References.—Libri, “Hist. des Sc. Mathém.” Vol. IV. pp. 108–140, 399–406; Houzeau et Lancaster, Vol. II. p. 229; The Fourth Dissertation of the “Encycl. Brit.,” p. 624; Sarpi, at A.D. 1632; Poggendorff, “Geschichte der Physik,” 1879, pp. 133, 273–274; “Encycl. Brit.,” the article on “Optics”; “Journal des Savants” for September 1841.
A.D. 1575–1624.—Boehm—Böhme—Behmen (Jacob), a mystical German writer, known as the theosophist par excellence, is the author of “Aurora,” etc. (1612), “De Tribus Principiis” (1619) and of many other treatises, which were reprinted under the title of “Theosophia Revelata,” and which contain his many very curious observations concerning astrology, chemistry, theology, philosophy and electricity.

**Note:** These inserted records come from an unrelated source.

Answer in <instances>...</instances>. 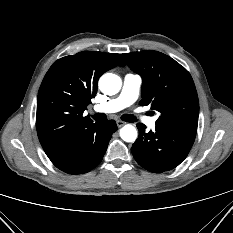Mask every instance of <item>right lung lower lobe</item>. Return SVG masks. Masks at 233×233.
Wrapping results in <instances>:
<instances>
[{"label": "right lung lower lobe", "instance_id": "right-lung-lower-lobe-1", "mask_svg": "<svg viewBox=\"0 0 233 233\" xmlns=\"http://www.w3.org/2000/svg\"><path fill=\"white\" fill-rule=\"evenodd\" d=\"M117 130L114 120L98 123L89 136L86 149L66 158L49 157L51 162L68 174H82L96 167L103 159L112 134Z\"/></svg>", "mask_w": 233, "mask_h": 233}]
</instances>
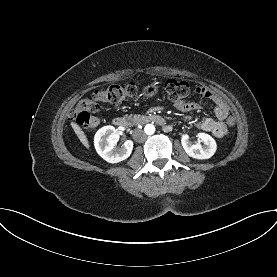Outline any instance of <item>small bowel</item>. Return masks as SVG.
I'll use <instances>...</instances> for the list:
<instances>
[{"label":"small bowel","instance_id":"1","mask_svg":"<svg viewBox=\"0 0 277 277\" xmlns=\"http://www.w3.org/2000/svg\"><path fill=\"white\" fill-rule=\"evenodd\" d=\"M197 93L208 98L214 105L216 119L206 118L196 121L195 124L200 129L212 133L215 137L221 138L226 135L228 127L223 123L226 116L229 115L227 105L212 91L207 88H197ZM176 107L182 111H193L199 109V105L194 102L180 101L175 103Z\"/></svg>","mask_w":277,"mask_h":277}]
</instances>
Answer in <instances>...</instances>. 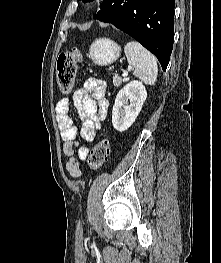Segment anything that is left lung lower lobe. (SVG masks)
Listing matches in <instances>:
<instances>
[{
    "label": "left lung lower lobe",
    "instance_id": "1",
    "mask_svg": "<svg viewBox=\"0 0 221 263\" xmlns=\"http://www.w3.org/2000/svg\"><path fill=\"white\" fill-rule=\"evenodd\" d=\"M175 0H105L94 19L129 34L166 70L173 48Z\"/></svg>",
    "mask_w": 221,
    "mask_h": 263
}]
</instances>
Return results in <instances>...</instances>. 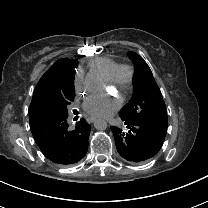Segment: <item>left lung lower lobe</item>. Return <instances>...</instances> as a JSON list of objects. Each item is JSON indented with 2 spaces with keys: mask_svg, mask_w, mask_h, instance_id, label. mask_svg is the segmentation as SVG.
I'll use <instances>...</instances> for the list:
<instances>
[{
  "mask_svg": "<svg viewBox=\"0 0 208 208\" xmlns=\"http://www.w3.org/2000/svg\"><path fill=\"white\" fill-rule=\"evenodd\" d=\"M121 126H111L118 153L131 163H144L162 147L167 130L148 121L120 113Z\"/></svg>",
  "mask_w": 208,
  "mask_h": 208,
  "instance_id": "1",
  "label": "left lung lower lobe"
}]
</instances>
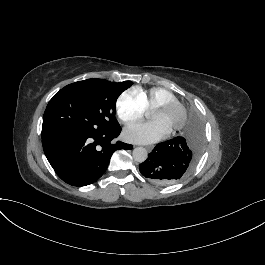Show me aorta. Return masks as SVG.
Instances as JSON below:
<instances>
[{
	"mask_svg": "<svg viewBox=\"0 0 265 265\" xmlns=\"http://www.w3.org/2000/svg\"><path fill=\"white\" fill-rule=\"evenodd\" d=\"M132 155L134 160L140 163L144 162L148 157L147 150L143 147H136Z\"/></svg>",
	"mask_w": 265,
	"mask_h": 265,
	"instance_id": "1",
	"label": "aorta"
}]
</instances>
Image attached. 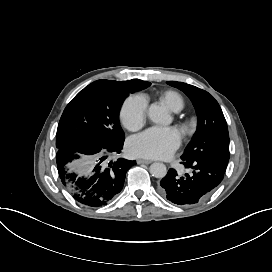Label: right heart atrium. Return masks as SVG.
<instances>
[{
	"mask_svg": "<svg viewBox=\"0 0 272 272\" xmlns=\"http://www.w3.org/2000/svg\"><path fill=\"white\" fill-rule=\"evenodd\" d=\"M147 100L144 96L135 94L129 96L121 109V121L130 131L140 129L146 120Z\"/></svg>",
	"mask_w": 272,
	"mask_h": 272,
	"instance_id": "d8ad5b80",
	"label": "right heart atrium"
}]
</instances>
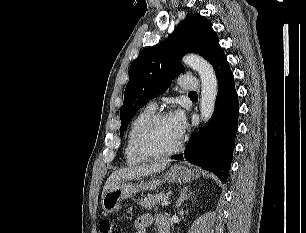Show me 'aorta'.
Segmentation results:
<instances>
[{"label": "aorta", "mask_w": 306, "mask_h": 233, "mask_svg": "<svg viewBox=\"0 0 306 233\" xmlns=\"http://www.w3.org/2000/svg\"><path fill=\"white\" fill-rule=\"evenodd\" d=\"M182 62L196 70L201 79L200 116L206 123L212 116L218 93V80L212 65L204 58L188 54Z\"/></svg>", "instance_id": "aorta-1"}]
</instances>
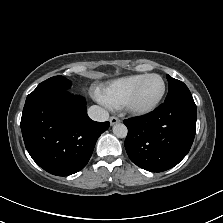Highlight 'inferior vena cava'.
<instances>
[{"mask_svg": "<svg viewBox=\"0 0 223 223\" xmlns=\"http://www.w3.org/2000/svg\"><path fill=\"white\" fill-rule=\"evenodd\" d=\"M88 115L96 121H106L109 118V112L99 105L91 106Z\"/></svg>", "mask_w": 223, "mask_h": 223, "instance_id": "1", "label": "inferior vena cava"}]
</instances>
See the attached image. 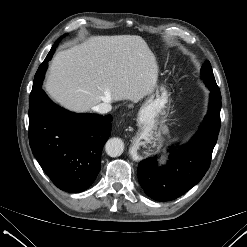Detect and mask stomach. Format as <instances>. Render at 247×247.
<instances>
[{"label":"stomach","instance_id":"0dacf381","mask_svg":"<svg viewBox=\"0 0 247 247\" xmlns=\"http://www.w3.org/2000/svg\"><path fill=\"white\" fill-rule=\"evenodd\" d=\"M170 108L171 93L165 85L156 87L139 110V125L147 129L163 124L170 114Z\"/></svg>","mask_w":247,"mask_h":247}]
</instances>
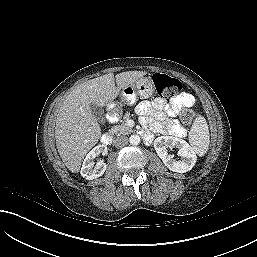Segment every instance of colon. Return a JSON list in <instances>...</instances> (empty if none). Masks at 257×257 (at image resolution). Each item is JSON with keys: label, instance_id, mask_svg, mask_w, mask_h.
<instances>
[{"label": "colon", "instance_id": "colon-1", "mask_svg": "<svg viewBox=\"0 0 257 257\" xmlns=\"http://www.w3.org/2000/svg\"><path fill=\"white\" fill-rule=\"evenodd\" d=\"M153 83L157 94L164 99L173 97L182 90V83L178 79L162 73H156L153 76ZM194 116L195 112L190 108H185L180 113L181 120L187 124L193 120Z\"/></svg>", "mask_w": 257, "mask_h": 257}]
</instances>
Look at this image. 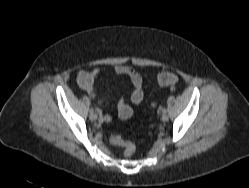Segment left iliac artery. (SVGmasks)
I'll return each instance as SVG.
<instances>
[{"mask_svg": "<svg viewBox=\"0 0 249 188\" xmlns=\"http://www.w3.org/2000/svg\"><path fill=\"white\" fill-rule=\"evenodd\" d=\"M162 112H163V113H167V109H166V108H163V109H162Z\"/></svg>", "mask_w": 249, "mask_h": 188, "instance_id": "44dca946", "label": "left iliac artery"}]
</instances>
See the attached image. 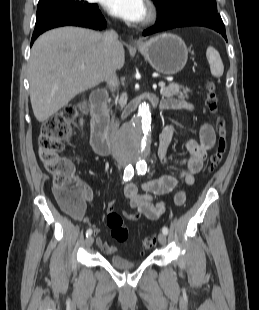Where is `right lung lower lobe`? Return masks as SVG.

References.—“Notice sur J. Boehm,” La Motte-Fouqué, 1831; “Notes and Queries” for July 28, 1855, p. 63; Ninth “Britan.,” Vol. III. p. 852; J. Ennemoser, “History of Magic,” Vol. II. pp. 297–328.
A.D. 1576.—Norman (Robert), a manufacturer of compass needles at Wapping, is the first who determined the dip or inclination to the earth of the magnetic needle in London, by means of a dipping needle (inclinatorium) of his own making. Five years later (1581) Norman publishes a pamphlet “The Newe Attractive, containing a short discourse of the Magnes or Lodestone, and amongest other his vertues, of a newe discouered secret, and subtill propertie concernyng the Declinyng of the Needle, touched therewith, under the Plaine of the Horizon ...” from which is taken the following:
“Hauing made many and diuers compasses and using alwaies to finish and end them before I touched the needle, I found continuallie that after I had touched the yrons with the stone, that presentlie the north point thereof woulde bend or decline downwards under the horizon in some quantitie; in so much that to the flie of the compass, which was before levell, I was still constrained to put some small piece of ware on the south point and make it equall againe ...” (Weld, “History of the Royal Society,” 1848, Vol. II. p. 432).
In the fourth chapter of his work, Norman describes the mode of making the particular instrument with which he was enabled to establish the first accurate measurement of the dip “which for this citie of London, I finde, by exact obseruations to be about 71 degrees 50 mynutes.”
Whewell thus alludes to several investigations in the same line:
“Other learned men have, in long navigations, observed the differences of magnetic variations, as Thomas Hariot, Robert Hues, Edward Wright, Abraham Kendall, all Englishmen: others have invented magnetic instruments and convenient modes of observation such as are requisite for those who take long voyages, as William Borough, in his book concerning the variation of the compass; William Barlo, in his ‘Supplement’; Robert Norman, in his ‘Newe Attractive.’ This is that Robert Norman (a good seaman and an ingenious artificer) who first discovered the dip of magnetic iron” (“Enc. Metr.,” p. 738; read also paragraph 366 of J. F. W. Herschel’s “Prelim. Disc.,” 1855).